--- Listed entries Enclosed Below ---
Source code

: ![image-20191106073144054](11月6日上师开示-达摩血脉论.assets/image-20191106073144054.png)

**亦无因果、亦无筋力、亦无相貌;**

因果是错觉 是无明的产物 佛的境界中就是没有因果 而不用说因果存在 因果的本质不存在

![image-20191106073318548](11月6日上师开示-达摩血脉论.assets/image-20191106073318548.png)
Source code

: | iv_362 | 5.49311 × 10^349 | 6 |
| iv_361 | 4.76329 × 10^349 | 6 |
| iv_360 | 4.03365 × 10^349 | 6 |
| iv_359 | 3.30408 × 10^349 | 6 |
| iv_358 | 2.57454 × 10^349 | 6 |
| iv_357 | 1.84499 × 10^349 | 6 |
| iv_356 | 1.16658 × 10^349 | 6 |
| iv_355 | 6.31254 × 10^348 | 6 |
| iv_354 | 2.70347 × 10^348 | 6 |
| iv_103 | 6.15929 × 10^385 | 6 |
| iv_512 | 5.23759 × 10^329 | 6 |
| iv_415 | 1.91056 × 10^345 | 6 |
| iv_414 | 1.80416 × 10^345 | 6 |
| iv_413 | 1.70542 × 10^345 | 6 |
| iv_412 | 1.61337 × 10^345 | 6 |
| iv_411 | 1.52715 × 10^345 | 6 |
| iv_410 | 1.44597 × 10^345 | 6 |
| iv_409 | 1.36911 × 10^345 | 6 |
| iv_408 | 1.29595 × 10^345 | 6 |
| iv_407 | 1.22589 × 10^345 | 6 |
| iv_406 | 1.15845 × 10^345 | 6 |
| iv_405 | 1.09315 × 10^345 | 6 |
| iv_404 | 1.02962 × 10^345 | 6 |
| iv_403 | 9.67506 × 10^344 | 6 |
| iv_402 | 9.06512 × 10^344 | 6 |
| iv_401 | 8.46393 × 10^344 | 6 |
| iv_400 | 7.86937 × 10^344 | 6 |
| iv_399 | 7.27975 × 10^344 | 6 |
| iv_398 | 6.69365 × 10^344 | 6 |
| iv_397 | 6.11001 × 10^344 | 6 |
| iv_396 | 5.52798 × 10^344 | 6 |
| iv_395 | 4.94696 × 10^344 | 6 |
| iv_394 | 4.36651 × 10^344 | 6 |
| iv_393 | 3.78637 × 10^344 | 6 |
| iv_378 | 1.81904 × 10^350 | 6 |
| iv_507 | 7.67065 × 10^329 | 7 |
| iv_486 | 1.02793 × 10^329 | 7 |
--- End of Enclosed Listed entries ---
Find the line containing "4.36651 × 10^344 | 6 |" in the data above. Please transcribe it and every line after it, exactly.

▶ [Result of the exercise]:
| iv_394 | 4.36651 × 10^344 | 6 |
| iv_393 | 3.78637 × 10^344 | 6 |
| iv_378 | 1.81904 × 10^350 | 6 |
| iv_507 | 7.67065 × 10^329 | 7 |
| iv_486 | 1.02793 × 10^329 | 7 |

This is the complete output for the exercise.